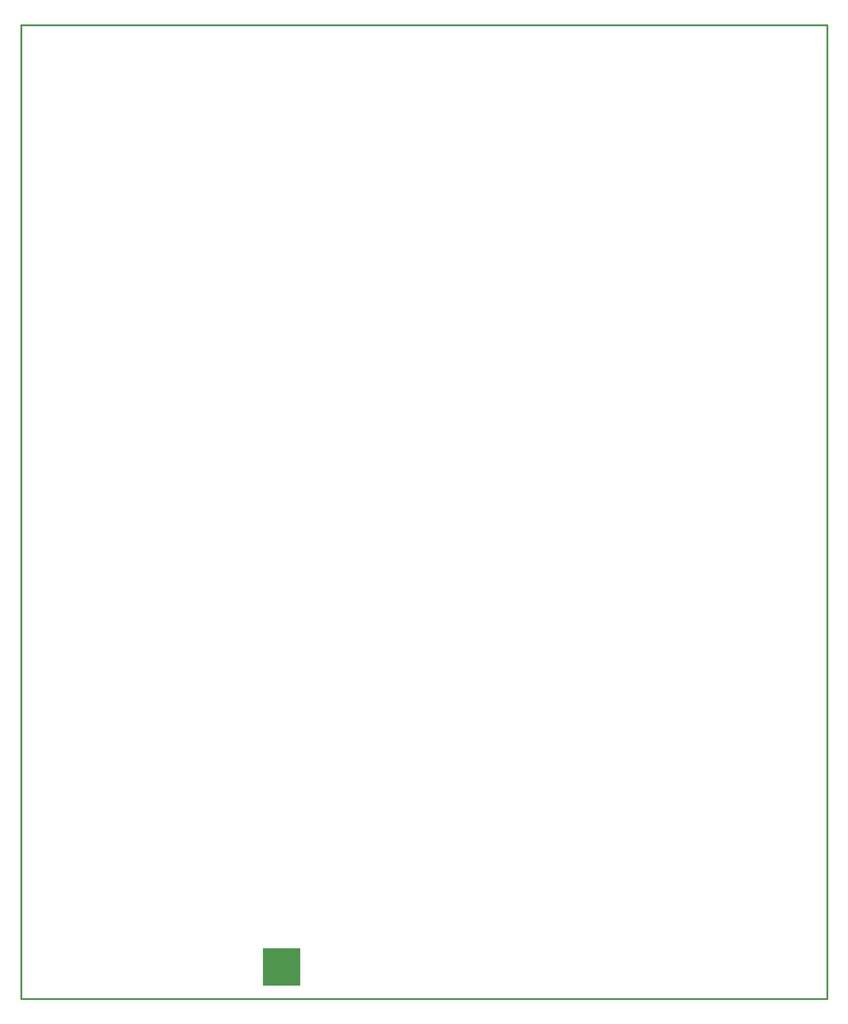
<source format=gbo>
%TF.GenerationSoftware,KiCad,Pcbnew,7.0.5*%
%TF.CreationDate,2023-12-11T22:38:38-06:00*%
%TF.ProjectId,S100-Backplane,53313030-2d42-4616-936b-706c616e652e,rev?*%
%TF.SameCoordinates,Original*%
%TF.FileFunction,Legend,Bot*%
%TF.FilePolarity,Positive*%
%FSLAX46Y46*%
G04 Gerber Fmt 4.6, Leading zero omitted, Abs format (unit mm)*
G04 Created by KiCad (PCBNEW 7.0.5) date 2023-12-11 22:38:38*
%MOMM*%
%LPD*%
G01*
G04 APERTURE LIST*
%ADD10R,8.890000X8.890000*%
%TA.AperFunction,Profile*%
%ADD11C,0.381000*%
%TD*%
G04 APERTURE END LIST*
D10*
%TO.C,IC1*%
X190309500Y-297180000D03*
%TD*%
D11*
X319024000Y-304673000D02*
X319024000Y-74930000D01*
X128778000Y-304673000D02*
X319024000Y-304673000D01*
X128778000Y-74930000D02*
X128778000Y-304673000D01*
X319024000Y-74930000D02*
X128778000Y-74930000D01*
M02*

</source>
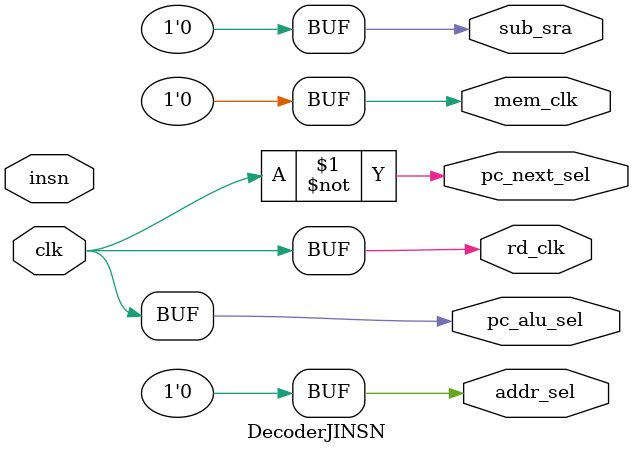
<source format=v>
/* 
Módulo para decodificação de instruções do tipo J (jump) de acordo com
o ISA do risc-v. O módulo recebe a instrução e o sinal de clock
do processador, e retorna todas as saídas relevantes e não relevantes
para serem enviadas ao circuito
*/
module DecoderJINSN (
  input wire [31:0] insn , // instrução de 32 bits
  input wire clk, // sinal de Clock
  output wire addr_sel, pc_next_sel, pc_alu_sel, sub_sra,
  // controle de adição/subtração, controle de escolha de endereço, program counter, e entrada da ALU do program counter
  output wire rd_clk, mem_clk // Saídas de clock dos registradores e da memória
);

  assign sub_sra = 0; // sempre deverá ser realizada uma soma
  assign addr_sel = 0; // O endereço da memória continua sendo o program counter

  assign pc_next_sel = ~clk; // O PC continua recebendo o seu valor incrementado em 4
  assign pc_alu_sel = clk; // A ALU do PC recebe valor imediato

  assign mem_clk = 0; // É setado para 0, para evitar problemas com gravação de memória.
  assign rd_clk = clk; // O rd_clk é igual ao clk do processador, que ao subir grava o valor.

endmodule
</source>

▬▬▬

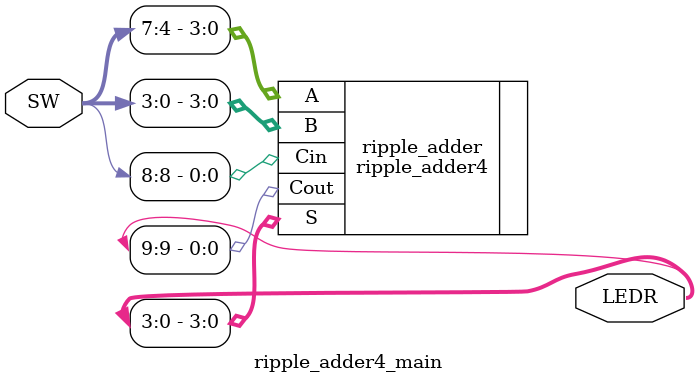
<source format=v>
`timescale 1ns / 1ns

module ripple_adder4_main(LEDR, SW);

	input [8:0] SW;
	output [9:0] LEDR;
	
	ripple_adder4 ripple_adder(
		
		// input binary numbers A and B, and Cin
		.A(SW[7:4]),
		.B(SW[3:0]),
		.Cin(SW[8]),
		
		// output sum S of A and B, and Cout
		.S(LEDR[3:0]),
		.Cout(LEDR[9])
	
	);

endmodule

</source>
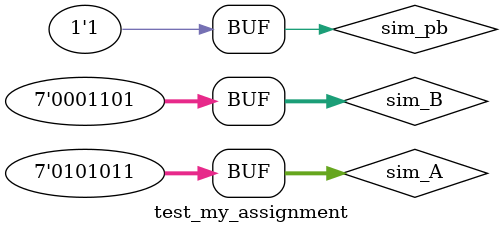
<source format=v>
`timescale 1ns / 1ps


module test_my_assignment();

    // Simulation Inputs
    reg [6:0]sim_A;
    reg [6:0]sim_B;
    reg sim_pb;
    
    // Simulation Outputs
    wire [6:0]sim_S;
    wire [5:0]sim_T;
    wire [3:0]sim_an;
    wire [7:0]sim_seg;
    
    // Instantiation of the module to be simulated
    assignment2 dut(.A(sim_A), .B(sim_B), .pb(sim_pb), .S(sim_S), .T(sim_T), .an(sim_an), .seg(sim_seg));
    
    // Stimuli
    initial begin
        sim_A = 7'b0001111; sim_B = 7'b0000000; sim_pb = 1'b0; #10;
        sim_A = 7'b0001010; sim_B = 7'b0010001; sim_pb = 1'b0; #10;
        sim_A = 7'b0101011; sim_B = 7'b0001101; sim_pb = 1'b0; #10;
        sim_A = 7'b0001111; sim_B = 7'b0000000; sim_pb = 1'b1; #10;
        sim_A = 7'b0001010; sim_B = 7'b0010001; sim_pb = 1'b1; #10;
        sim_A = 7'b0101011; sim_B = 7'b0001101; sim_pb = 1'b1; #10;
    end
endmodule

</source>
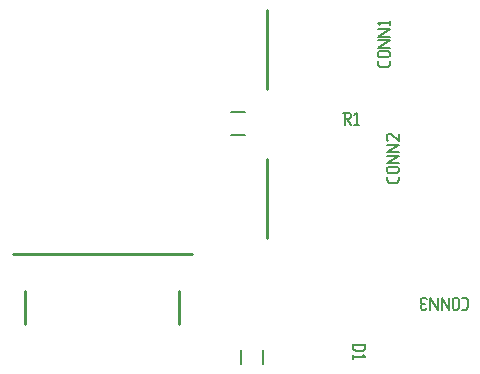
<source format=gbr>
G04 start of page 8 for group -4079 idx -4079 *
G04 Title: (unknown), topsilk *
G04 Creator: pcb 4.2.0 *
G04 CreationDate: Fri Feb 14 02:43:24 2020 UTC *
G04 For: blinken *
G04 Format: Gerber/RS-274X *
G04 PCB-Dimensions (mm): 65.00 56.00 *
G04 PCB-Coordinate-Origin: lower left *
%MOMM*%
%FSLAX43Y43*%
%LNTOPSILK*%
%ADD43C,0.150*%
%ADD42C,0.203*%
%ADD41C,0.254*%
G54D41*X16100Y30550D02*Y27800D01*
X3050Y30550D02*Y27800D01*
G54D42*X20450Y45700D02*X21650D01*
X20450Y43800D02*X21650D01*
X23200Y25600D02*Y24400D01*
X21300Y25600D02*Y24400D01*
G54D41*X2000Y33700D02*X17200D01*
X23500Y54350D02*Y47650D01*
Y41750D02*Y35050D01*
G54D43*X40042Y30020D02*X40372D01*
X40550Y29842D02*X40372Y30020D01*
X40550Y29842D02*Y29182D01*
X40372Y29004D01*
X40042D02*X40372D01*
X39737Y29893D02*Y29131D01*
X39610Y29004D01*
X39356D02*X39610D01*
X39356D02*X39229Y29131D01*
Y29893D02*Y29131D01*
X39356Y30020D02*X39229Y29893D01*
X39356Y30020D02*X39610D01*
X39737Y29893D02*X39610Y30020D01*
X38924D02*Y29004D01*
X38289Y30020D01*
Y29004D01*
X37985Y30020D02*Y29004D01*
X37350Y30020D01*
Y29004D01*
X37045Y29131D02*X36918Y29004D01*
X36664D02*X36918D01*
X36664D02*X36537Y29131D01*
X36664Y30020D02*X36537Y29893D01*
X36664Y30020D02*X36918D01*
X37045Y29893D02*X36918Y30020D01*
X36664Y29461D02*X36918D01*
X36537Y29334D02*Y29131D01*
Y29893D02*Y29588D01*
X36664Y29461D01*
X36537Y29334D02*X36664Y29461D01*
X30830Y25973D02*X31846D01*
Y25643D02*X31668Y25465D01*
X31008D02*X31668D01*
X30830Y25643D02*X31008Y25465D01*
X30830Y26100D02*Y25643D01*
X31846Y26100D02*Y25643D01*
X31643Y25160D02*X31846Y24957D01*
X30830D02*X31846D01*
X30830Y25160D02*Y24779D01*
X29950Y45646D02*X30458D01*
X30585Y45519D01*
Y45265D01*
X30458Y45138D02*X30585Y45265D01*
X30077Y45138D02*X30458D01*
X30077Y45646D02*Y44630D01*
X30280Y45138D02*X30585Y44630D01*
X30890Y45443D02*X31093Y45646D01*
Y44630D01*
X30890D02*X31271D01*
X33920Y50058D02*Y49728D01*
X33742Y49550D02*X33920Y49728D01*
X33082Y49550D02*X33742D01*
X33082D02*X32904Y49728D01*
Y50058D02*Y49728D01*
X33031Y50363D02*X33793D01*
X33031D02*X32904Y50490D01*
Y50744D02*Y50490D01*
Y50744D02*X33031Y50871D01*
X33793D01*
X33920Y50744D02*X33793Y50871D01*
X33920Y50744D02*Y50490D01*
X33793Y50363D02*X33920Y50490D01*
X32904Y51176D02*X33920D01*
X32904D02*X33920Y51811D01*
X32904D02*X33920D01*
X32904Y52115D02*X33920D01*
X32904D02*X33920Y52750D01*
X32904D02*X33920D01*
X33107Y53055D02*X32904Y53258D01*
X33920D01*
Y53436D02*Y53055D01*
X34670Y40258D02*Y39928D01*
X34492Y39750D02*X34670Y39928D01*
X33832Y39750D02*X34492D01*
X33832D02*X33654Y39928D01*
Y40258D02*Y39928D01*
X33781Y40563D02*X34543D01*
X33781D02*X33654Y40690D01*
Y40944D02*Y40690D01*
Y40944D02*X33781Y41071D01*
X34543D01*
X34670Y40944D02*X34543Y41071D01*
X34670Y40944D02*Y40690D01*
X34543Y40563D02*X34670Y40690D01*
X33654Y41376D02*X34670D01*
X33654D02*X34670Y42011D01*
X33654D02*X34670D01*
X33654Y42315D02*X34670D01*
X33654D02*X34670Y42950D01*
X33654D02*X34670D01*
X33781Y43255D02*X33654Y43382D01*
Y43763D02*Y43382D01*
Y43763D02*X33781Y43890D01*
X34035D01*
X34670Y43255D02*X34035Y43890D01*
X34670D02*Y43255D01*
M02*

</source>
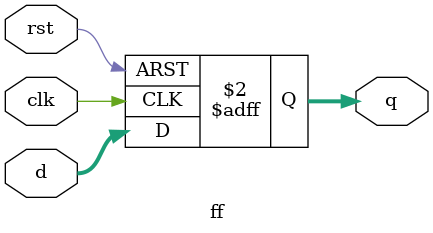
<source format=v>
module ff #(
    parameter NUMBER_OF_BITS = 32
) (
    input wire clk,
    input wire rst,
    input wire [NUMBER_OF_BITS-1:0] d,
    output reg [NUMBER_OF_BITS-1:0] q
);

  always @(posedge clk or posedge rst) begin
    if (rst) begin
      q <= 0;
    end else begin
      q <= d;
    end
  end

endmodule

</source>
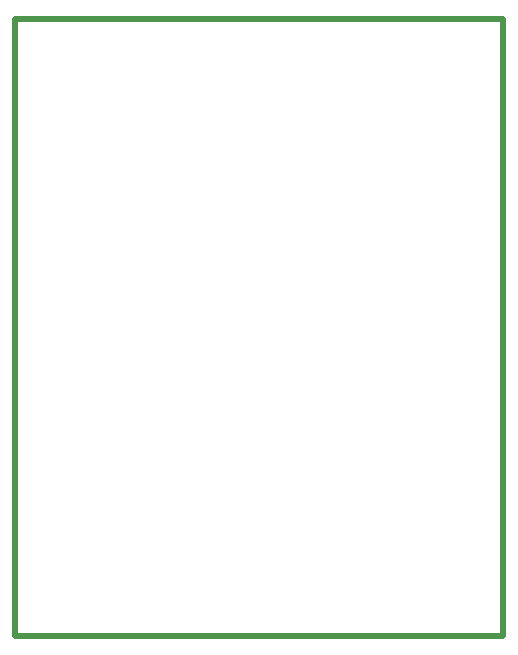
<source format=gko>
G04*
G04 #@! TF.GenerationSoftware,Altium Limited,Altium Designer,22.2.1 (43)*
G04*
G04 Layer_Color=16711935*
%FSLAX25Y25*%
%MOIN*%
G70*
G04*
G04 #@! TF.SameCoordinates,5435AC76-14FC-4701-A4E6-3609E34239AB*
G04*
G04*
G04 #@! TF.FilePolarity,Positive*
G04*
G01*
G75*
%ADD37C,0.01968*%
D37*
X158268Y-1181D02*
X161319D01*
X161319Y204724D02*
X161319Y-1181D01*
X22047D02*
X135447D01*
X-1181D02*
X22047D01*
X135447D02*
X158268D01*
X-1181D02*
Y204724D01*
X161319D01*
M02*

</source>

▬▬▬

Work instruction | Please set down, exactly and with no pictures, the lines in the entries above starting at the one holding "and B, and Cin" and ending at the one holding "sim_A = 7'b0001111; sim_B = 7'b0000000; sim_pb = 1'b0;", ends included.

Written solution |
		// input binary numbers A and B, and Cin
		.A(SW[7:4]),
		.B(SW[3:0]),
		.Cin(SW[8]),
		
		// output sum S of A and B, and Cout
		.S(LEDR[3:0]),
		.Cout(LEDR[9])
	
	);

endmodule

</source>
<source format=v>
`timescale 1ns / 1ps


module test_my_assignment();

    // Simulation Inputs
    reg [6:0]sim_A;
    reg [6:0]sim_B;
    reg sim_pb;
    
    // Simulation Outputs
    wire [6:0]sim_S;
    wire [5:0]sim_T;
    wire [3:0]sim_an;
    wire [7:0]sim_seg;
    
    // Instantiation of the module to be simulated
    assignment2 dut(.A(sim_A), .B(sim_B), .pb(sim_pb), .S(sim_S), .T(sim_T), .an(sim_an), .seg(sim_seg));
    
    // Stimuli
    initial begin
        sim_A = 7'b0001111; sim_B = 7'b0000000; sim_pb = 1'b0; #10;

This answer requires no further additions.